The initiative to create a consumer-owned utility now will go to the Legislature, which can choose to enact the bill as written or send it to a statewide vote in November 2023.

The effort to force the sale of CMP and Versant’s assets is strongly opposed by a business and labor coalition called Maine Affordable Energy. The group is conducting its own citizens’ initiative campaign, dubbed No Blank Checks, aimed at forcing a statewide vote on any new government debt of over $1 billion. There would be exceptions for debt issued by a handful of agencies that include the Maine Turnpike Authority and the Finance Authority of Maine.

Maine Affordable Energy is backed by CMP’s domestic parent company, Avangrid Inc., which has spent more than $10 million on the campaign.

Willy Ritch, their spokesman, said in a statement Wednesday that the 6,000-member Maine State Building and Construction Trades Council is the most recent addition to the labor unions, business groups and small businesses opposing the takeover.

Ritch also said that No Blank Checks collected additional signatures on Election Day and now has 103,915 signatures, far more than required. The group has yet to turn in its signatures to the secretary of state for validation.

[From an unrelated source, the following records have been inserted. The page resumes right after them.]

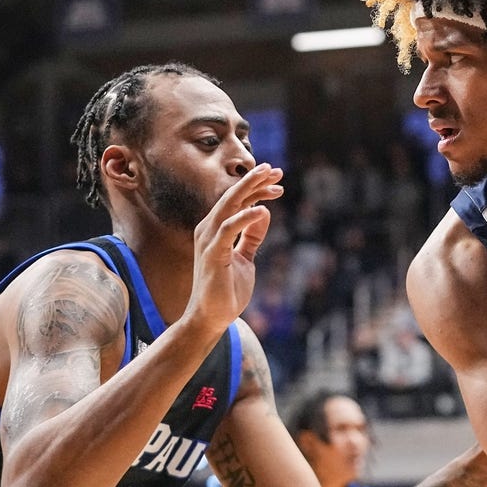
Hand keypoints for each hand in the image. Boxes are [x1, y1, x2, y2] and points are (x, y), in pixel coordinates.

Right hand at [185, 163, 284, 332]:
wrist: (211, 317)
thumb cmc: (226, 289)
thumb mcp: (245, 258)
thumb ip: (252, 236)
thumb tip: (263, 212)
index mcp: (216, 229)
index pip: (238, 201)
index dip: (257, 188)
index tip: (278, 180)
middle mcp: (209, 229)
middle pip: (233, 197)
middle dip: (254, 180)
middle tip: (275, 169)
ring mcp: (209, 240)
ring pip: (229, 206)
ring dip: (249, 189)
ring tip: (269, 177)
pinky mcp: (212, 254)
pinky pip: (229, 230)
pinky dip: (245, 218)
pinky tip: (261, 209)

In recent years, both Central Maine Power and Versant Power have been targets of public criticism. For example, both companies have recently received poor marks in J.D. Power national satisfaction surveys of utility customers. Both utilities have sometimes been rebuked over their handling of weather-related outages or increases in the supply costs of electricity, costs the companies don’t control.

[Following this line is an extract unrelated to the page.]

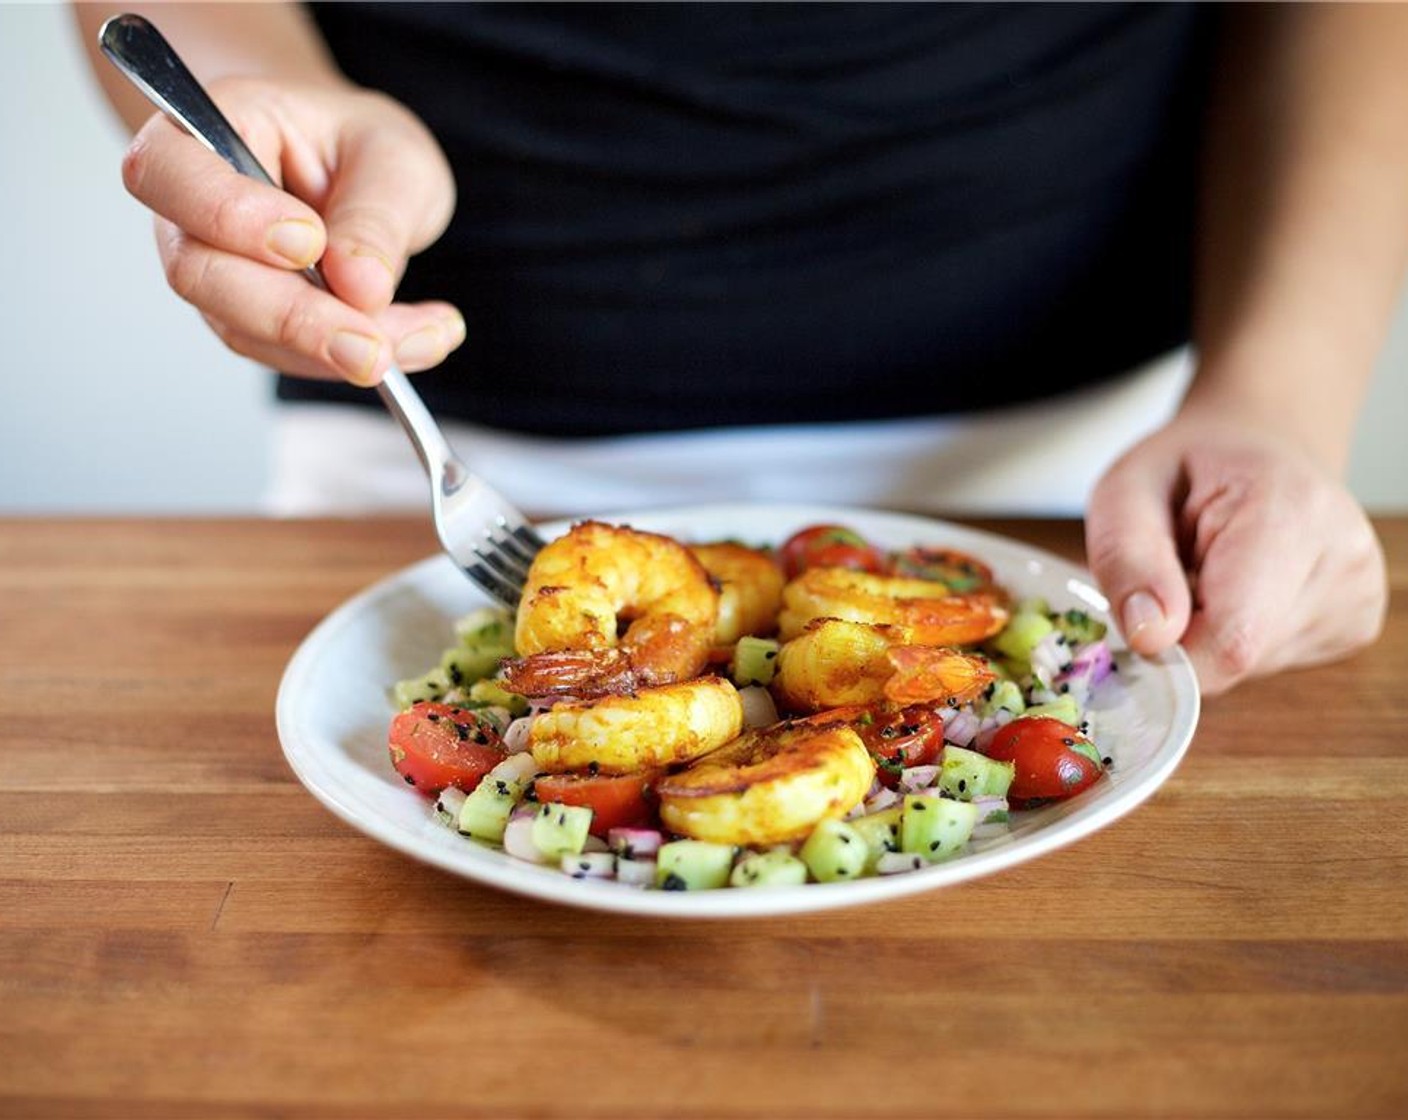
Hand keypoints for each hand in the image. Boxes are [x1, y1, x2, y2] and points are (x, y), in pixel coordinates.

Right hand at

At CMP, bill increases during the winter of 2017-18 led to an investigation by the Maine Public Utilities Commission, finding CMP mismanaged the rollout of a new invoice system – resulting in late or inaccurate bills for tens of thousands of customers. The PUC staff later recommended the company develop a comprehensive plan for maintaining the system, as well as a financial penalty equivalent to a $4.9 million reduction to CMP’s annual earnings until the company met certain service quality benchmarks.

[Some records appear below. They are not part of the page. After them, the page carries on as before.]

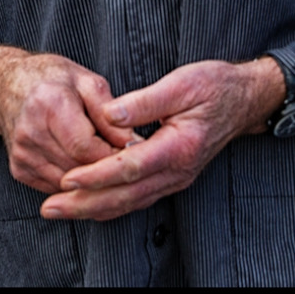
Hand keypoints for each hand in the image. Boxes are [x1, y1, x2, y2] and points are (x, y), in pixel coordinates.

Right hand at [0, 46, 138, 193]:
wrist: (6, 86)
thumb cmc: (51, 79)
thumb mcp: (86, 82)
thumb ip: (110, 113)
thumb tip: (133, 144)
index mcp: (49, 105)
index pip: (87, 149)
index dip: (115, 156)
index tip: (135, 152)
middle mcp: (30, 133)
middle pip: (80, 171)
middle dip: (108, 171)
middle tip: (127, 161)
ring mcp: (22, 154)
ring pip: (69, 186)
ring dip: (93, 181)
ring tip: (107, 164)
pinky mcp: (19, 169)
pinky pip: (57, 188)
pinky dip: (75, 184)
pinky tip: (84, 167)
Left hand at [41, 57, 285, 220]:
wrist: (244, 99)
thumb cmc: (214, 86)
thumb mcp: (182, 83)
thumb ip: (143, 101)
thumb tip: (109, 114)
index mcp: (179, 147)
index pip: (130, 167)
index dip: (96, 175)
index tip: (66, 178)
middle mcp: (178, 170)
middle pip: (125, 195)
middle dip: (85, 204)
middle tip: (50, 208)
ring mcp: (176, 178)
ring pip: (129, 202)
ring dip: (92, 209)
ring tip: (58, 209)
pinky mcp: (171, 177)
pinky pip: (136, 198)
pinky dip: (110, 204)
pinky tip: (87, 205)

CMP and Avangrid also are part of the stalled effort to construct a $1 billion, 145-mile transmission line corridor through western Maine – an effort that has generated strong opinions both in support and opposition. On Tuesday, the Maine Supreme Judicial Court ruled that CMP has a valid lease for the New England Clean Energy Connect project to cross certain public lands in northern Maine, overturning a 2021 lower court decision. The new decision, however, doesn’t allow NECEC to resume construction.